Mais alors, où est le problème ?
L’un des principaux points de crispation réside dans l’impact sur l’emploi des animateurs. En particulier ceux qui débutent, et qui passent habituellement par les étapes les moins glamour (in-betweens, retouches de trames, etc.). Ces tâches, aujourd’hui automatisables, sont pourtant la base de la formation dans l’industrie.
« Si les jeunes n’ont plus d’espace pour apprendre, l’industrie s’effondre sur elle-même. » – Témoignage d’un animateur freelance recueilli par AnimeNewsNetwork
Autre sujet délicat : la standardisation visuelle. L’IA, aussi puissante soit-elle, tend à lisser les styles, à homogénéiser les traits. Or l’anime, c’est aussi une histoire de diversité graphique. De Tetsuya Nomura à Masaaki Yuasa, ce sont les imperfections et les fulgurances humaines qui marquent.
Le futur de l’anime japonais : entre rupture et continuité
Toei n’est pas seul. D’autres studios comme OLM Digital, MAPPA ou CloverWorks testent aussi l’IA, souvent discrètement. La différence ? Toei l’annonce, l’assume… et l’affiche clairement dans ses rapports publics.
Mais ce n’est pas forcément une mauvaise chose.
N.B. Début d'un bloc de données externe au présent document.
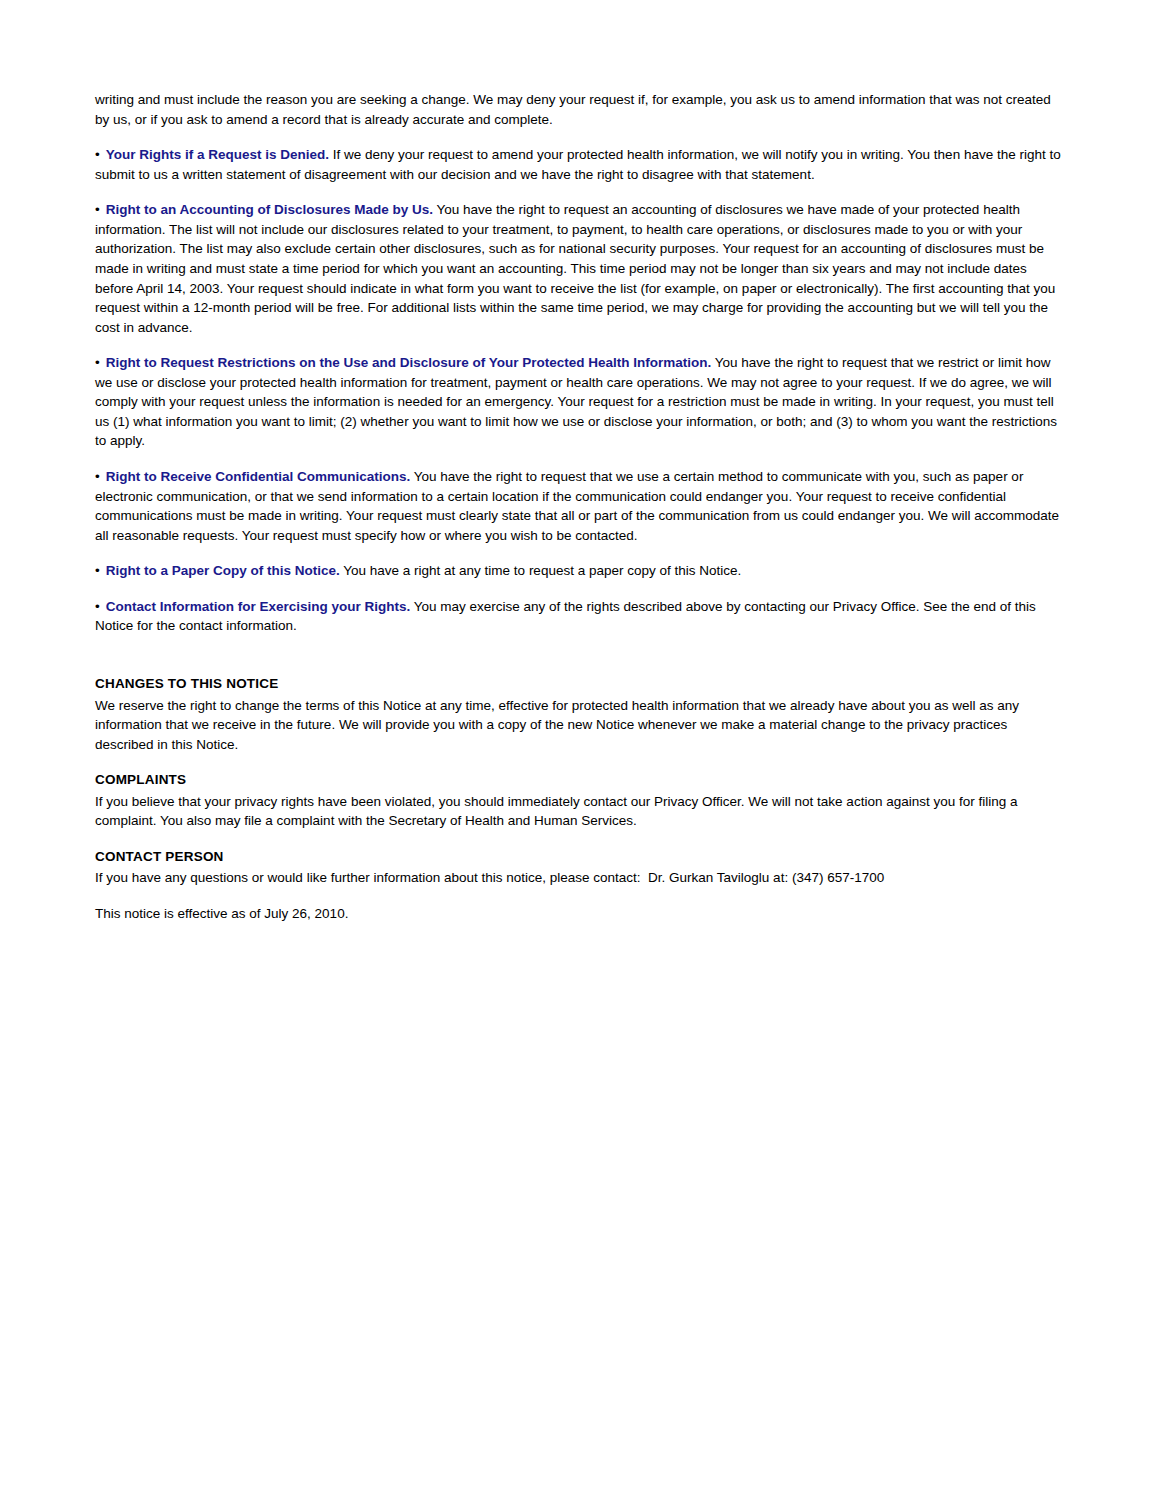writing and must include the reason you are seeking a change. We may deny your request if, for example, you ask us to amend information that was not created by us, or if you ask to amend a record that is already accurate and complete.
Your Rights if a Request is Denied. If we deny your request to amend your protected health information, we will notify you in writing. You then have the right to submit to us a written statement of disagreement with our decision and we have the right to disagree with that statement.
Right to an Accounting of Disclosures Made by Us. You have the right to request an accounting of disclosures we have made of your protected health information. The list will not include our disclosures related to your treatment, to payment, to health care operations, or disclosures made to you or with your authorization. The list may also exclude certain other disclosures, such as for national security purposes. Your request for an accounting of disclosures must be made in writing and must state a time period for which you want an accounting. This time period may not be longer than six years and may not include dates before April 14, 2003. Your request should indicate in what form you want to receive the list (for example, on paper or electronically). The first accounting that you request within a 12-month period will be free. For additional lists within the same time period, we may charge for providing the accounting but we will tell you the cost in advance.
Right to Request Restrictions on the Use and Disclosure of Your Protected Health Information. You have the right to request that we restrict or limit how we use or disclose your protected health information for treatment, payment or health care operations. We may not agree to your request. If we do agree, we will comply with your request unless the information is needed for an emergency. Your request for a restriction must be made in writing. In your request, you must tell us (1) what information you want to limit; (2) whether you want to limit how we use or disclose your information, or both; and (3) to whom you want the restrictions to apply.
Right to Receive Confidential Communications. You have the right to request that we use a certain method to communicate with you, such as paper or electronic communication, or that we send information to a certain location if the communication could endanger you. Your request to receive confidential communications must be made in writing. Your request must clearly state that all or part of the communication from us could endanger you. We will accommodate all reasonable requests. Your request must specify how or where you wish to be contacted.
Right to a Paper Copy of this Notice. You have a right at any time to request a paper copy of this Notice.
Contact Information for Exercising your Rights. You may exercise any of the rights described above by contacting our Privacy Office. See the end of this Notice for the contact information.
CHANGES TO THIS NOTICE
We reserve the right to change the terms of this Notice at any time, effective for protected health information that we already have about you as well as any information that we receive in the future. We will provide you with a copy of the new Notice whenever we make a material change to the privacy practices described in this Notice.
COMPLAINTS
If you believe that your privacy rights have been violated, you should immediately contact our Privacy Officer. We will not take action against you for filing a complaint. You also may file a complaint with the Secretary of Health and Human Services.
CONTACT PERSON
If you have any questions or would like further information about this notice, please contact: Dr. Gurkan Taviloglu at: (347) 657-1700
This notice is effective as of July 26, 2010.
En étant transparent, le studio ouvre le débat et permet aux professionnels, comme aux fans, de s’interroger sur la suite.
Dans dix ans, regardera-t-on un anime dont 90 % des plans auront été générés par une machine ? Peut-être. Mais ce ne sera pas forcément au détriment de l’émotion. Tout dépendra de qui pilote ces IA, et surtout de ce qu’on leur demande de faire.
Ce qu’il faut retenir
- Toei Animation va intensifier l’usage de l’IA dans ses productions dès 2025.
- Le studio collaborera avec une nouvelle entité technologique japonaise, Preferred Computing Infrastructure.
- Les fans sont divisés entre fascination pour le progrès et peur de la perte d’âme de l’anime traditionnel.
- Des questions éthiques, artistiques et économiques sont encore loin d’être résolues.